Recently I posted an update on the status of two of our native pollinator gardens.  Today I stopped at the gardens at Winn Elementary and the Morey Public School Academy. 

I spent about an hour doing maintenance at the Morey PSA garden on June 18th.  This garden had some weeds, especially around the edges, and quite a few plants that had seeded in the walkways and needed to be removed.  Here are some photographs from today (30 June) as well as from the 18th.

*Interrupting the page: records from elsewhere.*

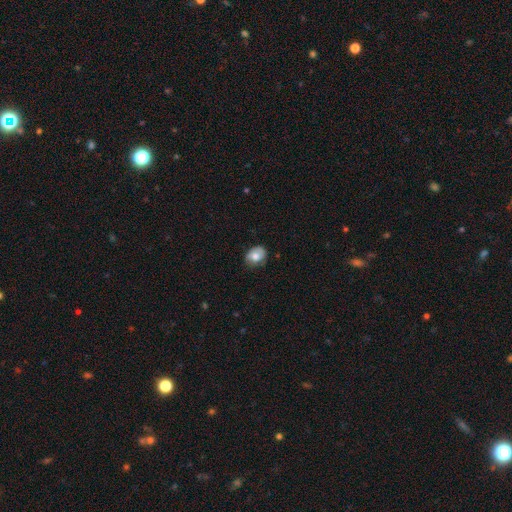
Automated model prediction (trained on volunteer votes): This is likely a smooth galaxy (73%). How rounded: likely in between (60%). Merging: likely none (63%).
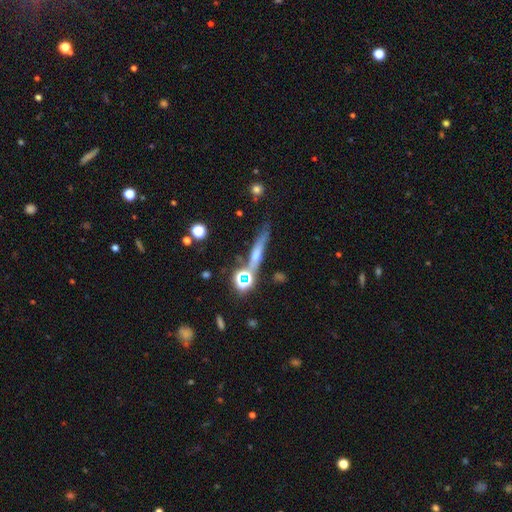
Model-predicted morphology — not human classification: A featured or disk galaxy (49%).

Vote fractions:
- Smooth or featured? featured or disk: 49% / smooth: 32% / star or artifact: 19%
- Merging? none: 66% / minor disturbance: 15% / merger: 12% / major disturbance: 6%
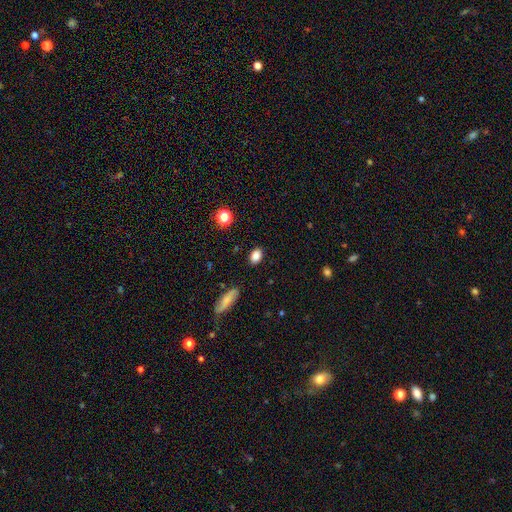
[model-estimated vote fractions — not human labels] Smooth or featured? smooth (84%)
How rounded? in between (78%)
Merging? none (86%)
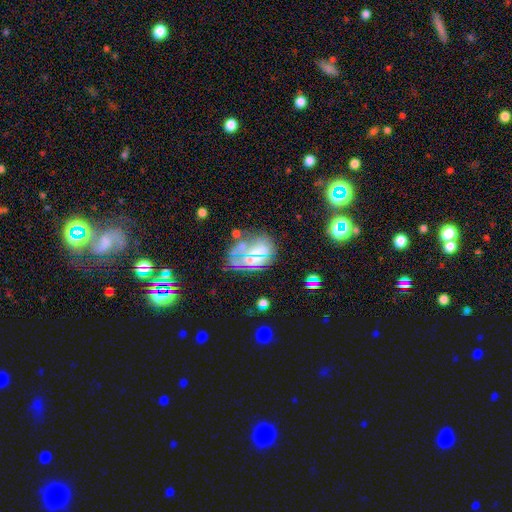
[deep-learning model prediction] smooth-or-featured: featured or disk: 38% | star or artifact: 36% | smooth: 26%
  merging: none: 52% | minor disturbance: 20% | major disturbance: 17% | merger: 10%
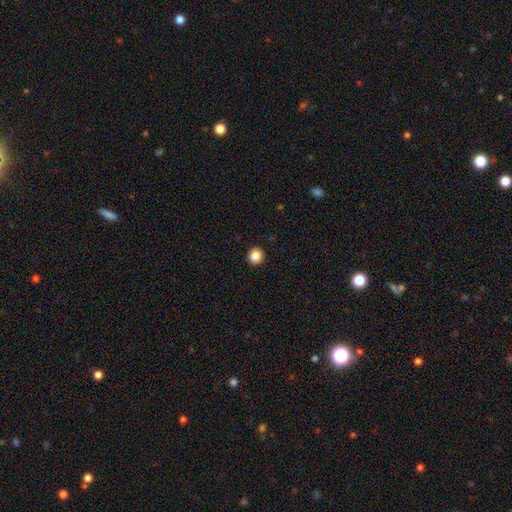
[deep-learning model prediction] A smooth galaxy with no disk features (87%) that is round (92%).

Vote fractions:
- Smooth or featured? smooth: 87% / star or artifact: 10% / featured or disk: 3%
- How rounded? round: 92% / in between: 7% / cigar-shaped: 1%
- Merging? none: 93% / minor disturbance: 5% / major disturbance: 2% / merger: 1%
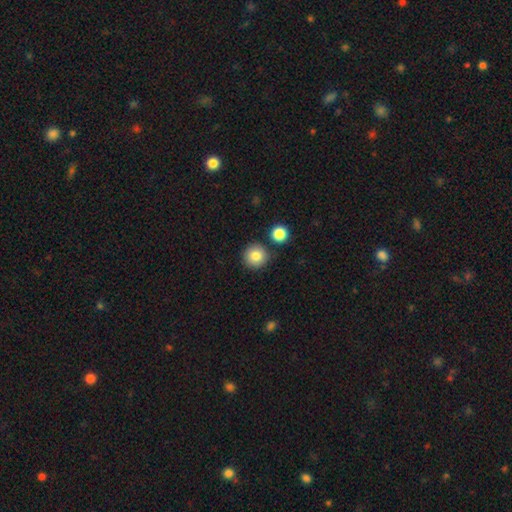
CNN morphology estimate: This appears to be a smooth galaxy with no disk features (84%) that is round (94%). Merging: none (84%).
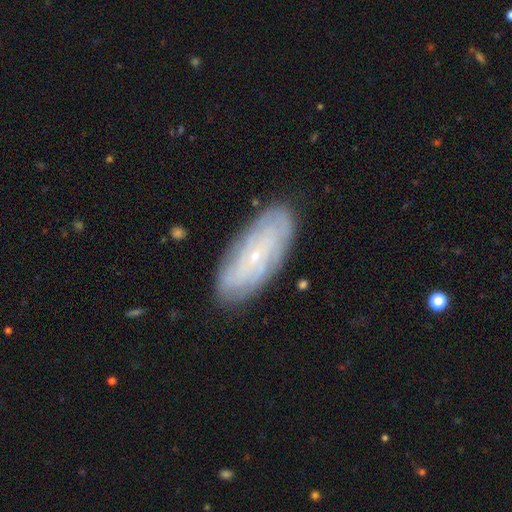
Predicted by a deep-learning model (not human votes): Smooth or featured?
  - featured or disk: 66% *
  - smooth: 27%
  - star or artifact: 7%
Edge-on disk?
  - no: 89% *
  - yes: 11%
Bar?
  - no: 77% *
  - weak: 18%
  - strong: 5%
Spiral arms?
  - yes: 81% *
  - no: 19%
Bulge size?
  - small: 88% *
  - moderate: 9%
  - none: 2%
  - large: 1%
  - dominant: 1%
Merging?
  - none: 84% *
  - minor disturbance: 12%
  - major disturbance: 3%
  - merger: 1%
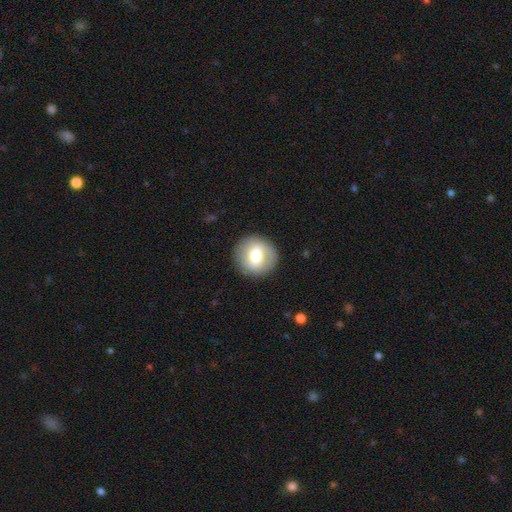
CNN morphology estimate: The model was most divided on "smooth or featured": smooth: 66%, featured or disk: 27%, star or artifact: 7%. More confident: how rounded — round (91%); merging — none (89%).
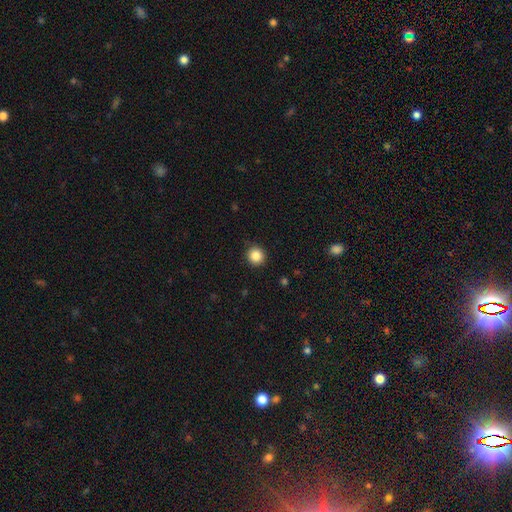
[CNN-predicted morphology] The model was most divided on "smooth or featured": smooth: 86%, star or artifact: 10%, featured or disk: 4%. More confident: how rounded — round (91%); merging — none (87%).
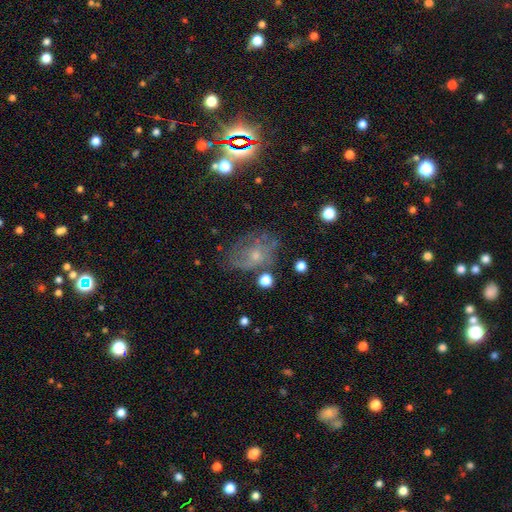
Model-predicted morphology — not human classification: Smooth or featured? featured or disk (55%)
Edge-on disk? no (96%)
Bar? no (79%)
Spiral arms? yes (64%)
Bulge size? small (63%)
Merging? none (53%)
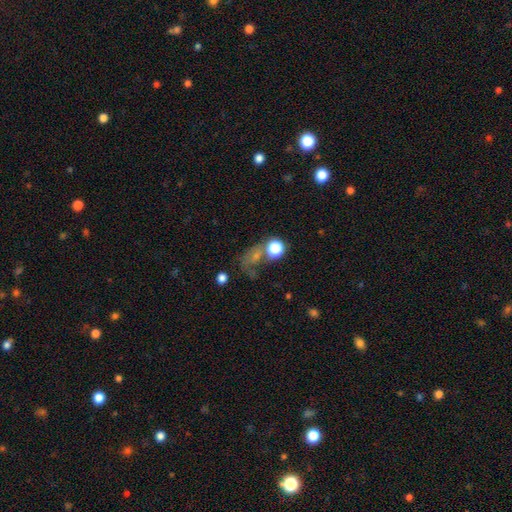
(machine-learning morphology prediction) This is possibly a smooth galaxy (53%). How rounded: possibly in between (49%). Merging: marginally none (33%).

The Morey PSA Native Pollinator Garden is listed as a Monarch Waystation

Lance-leaf Coreopsis is the most prominent flower in the garden right now

Looking up through the coreopsis

Honeybees visiting the Common Milkweed in the garden

Butterflyweed

Another honeybee on a Common Milkweed

The garden at Winn Elementary has required more of my time this year than any other garden.  Today was my second trip to this garden in the past month.  There have been some weeds that have required removing (White Clove, Black Medick, Common Dendelion, etc.), but the biggest headache has actually been the spread of plants that we placed in this garden.

I rarely advise against planting a native plant, but I will do so now.  Do not plant Canada Tick-trefoil (Desmodium canadense) in a garden.  Let me repeat that warning:  Do NOT plant Canada Tick-trefoil (Desmodium canadense) in a garden!

In the wild, I rarely find more than one or two plants of this species, but in a new garden, this plant can quickly overtake other species. 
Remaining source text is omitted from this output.